Maria Khotimsky and Isadora Nicholas were two of the the 31 winners of a Teaching with Digital Technology Award, chosen from over 200 nominees.

In its fifth year, the Teaching with Digital Technology Awards are student-nominated awards for instructors who have effectively used digital technology to improve teaching and learning at MIT. The awards are co-sponsored by Open Learning and the Office of the Vice Chancellor.

Maria Khotisky responded to the award by saying, “I am humbled and honored by this student-nominated award. Looking back at the spring semester and preparing for the fall, I realize the importance of connecting classroom experience with what is going on in the world. During the spring semester, students in Russian language and literature classes shared their thoughts, feeling, and ideas through online collaborative spaces, video discussions, and in-class conversations. Together, we reflected on what it means to work remotely and stay connected as a class, which lessons we can draw from adjusting to sudden changes, and how we can help each other learn better.”
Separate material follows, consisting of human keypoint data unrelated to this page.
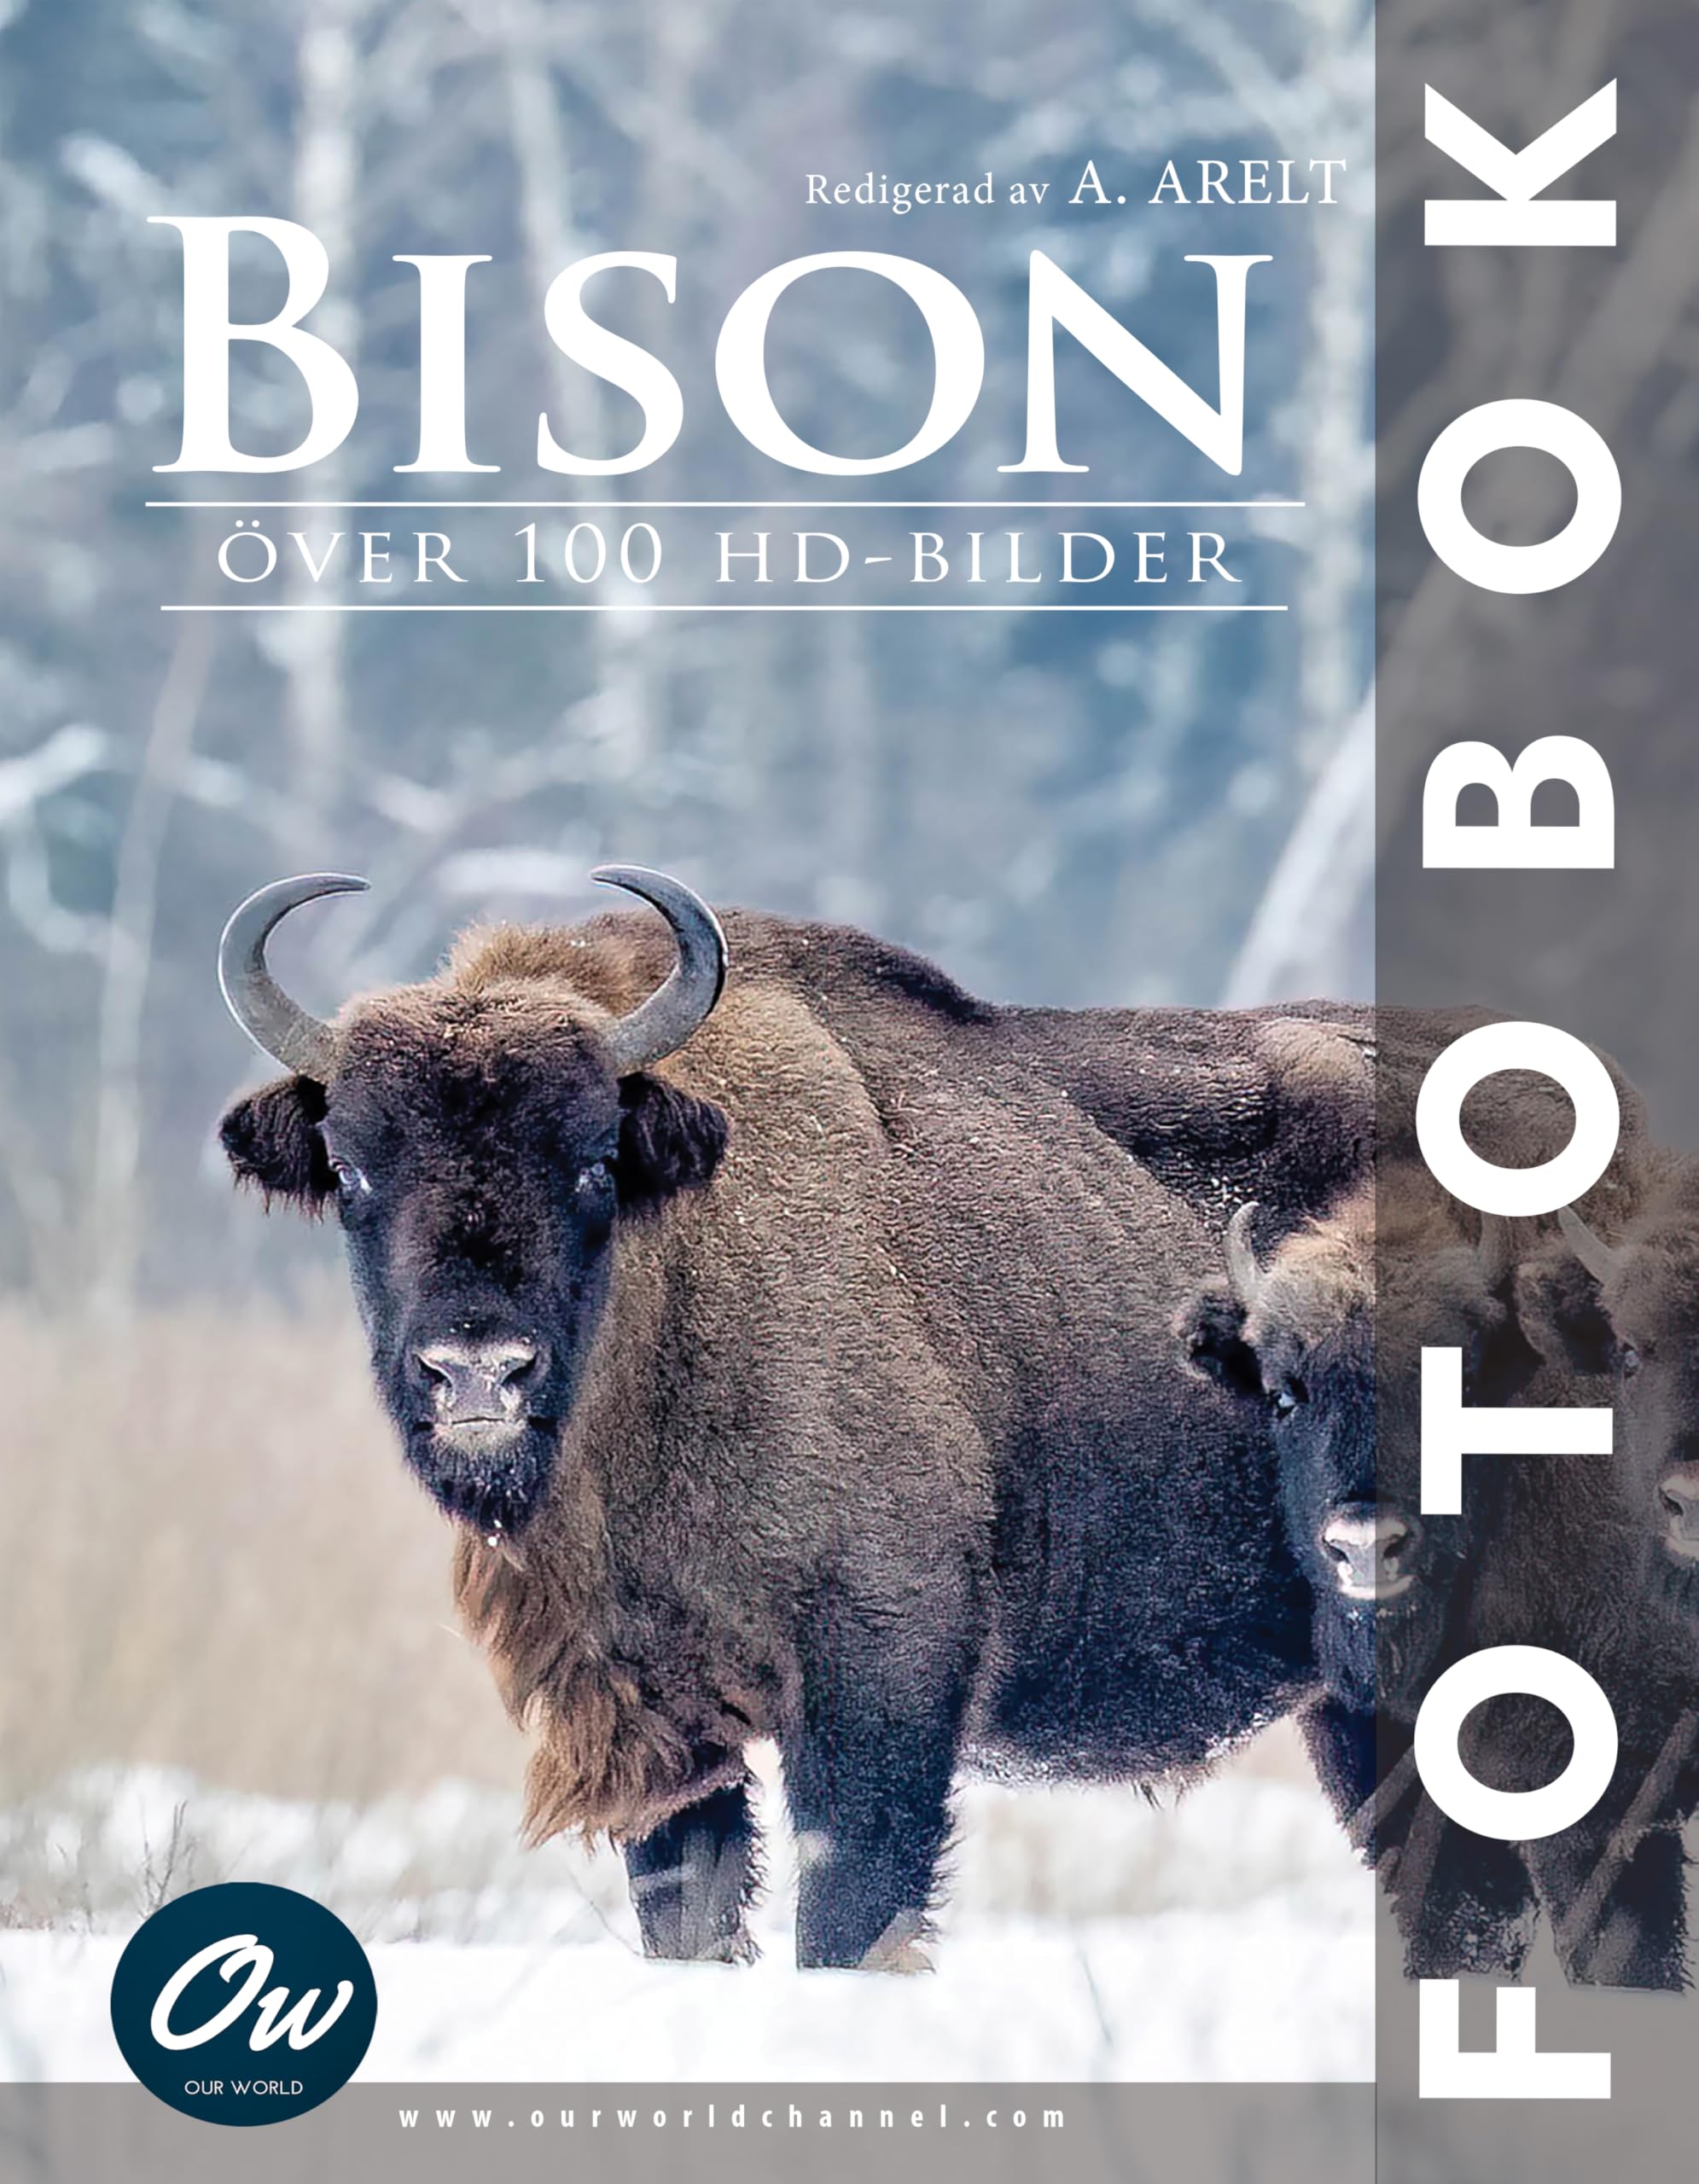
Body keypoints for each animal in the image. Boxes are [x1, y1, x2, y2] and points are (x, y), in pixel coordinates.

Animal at [217, 866, 1372, 1970]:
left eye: (594, 1158)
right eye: (352, 1168)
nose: (475, 1371)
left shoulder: (879, 1670)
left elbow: (844, 1918)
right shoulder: (657, 1716)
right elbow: (690, 1922)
The winners were honored in a July 30th Zoom celebration and their teaching stories are highlighted in this video:

In the video, Isadora Nicholas discusses her use of games to enrich French classes. Some ideas worked better than others. “But students embraced these experiments with incredible flexibility and good humor,” she said.

Congratulations to Maria and Isadora!


Dr. Maria Khotimsky received her PhD from the Department of Slavic Languages and Literatures in 2011. Her research interests include the history of literary translation in Russia, cross-cultural exchanges through translation, contemporary Russian poetry, and literary institutions. Her recent work includes articles and conference talks on the ideology of translation in the Soviet Union, poetics of translation in the works of several leading twentieth-century Russian poets.

Dr. Isadora Nicholas holds a Ph.D from the Department of French Language and Literature at Boston University. Her work and her teaching draw from an interdisciplinary approach to historical and aesthetic issues in cultural studies as well as film and visual culture, primarily in Francophone communities. Isadora is currently at work on publishing her dissertation.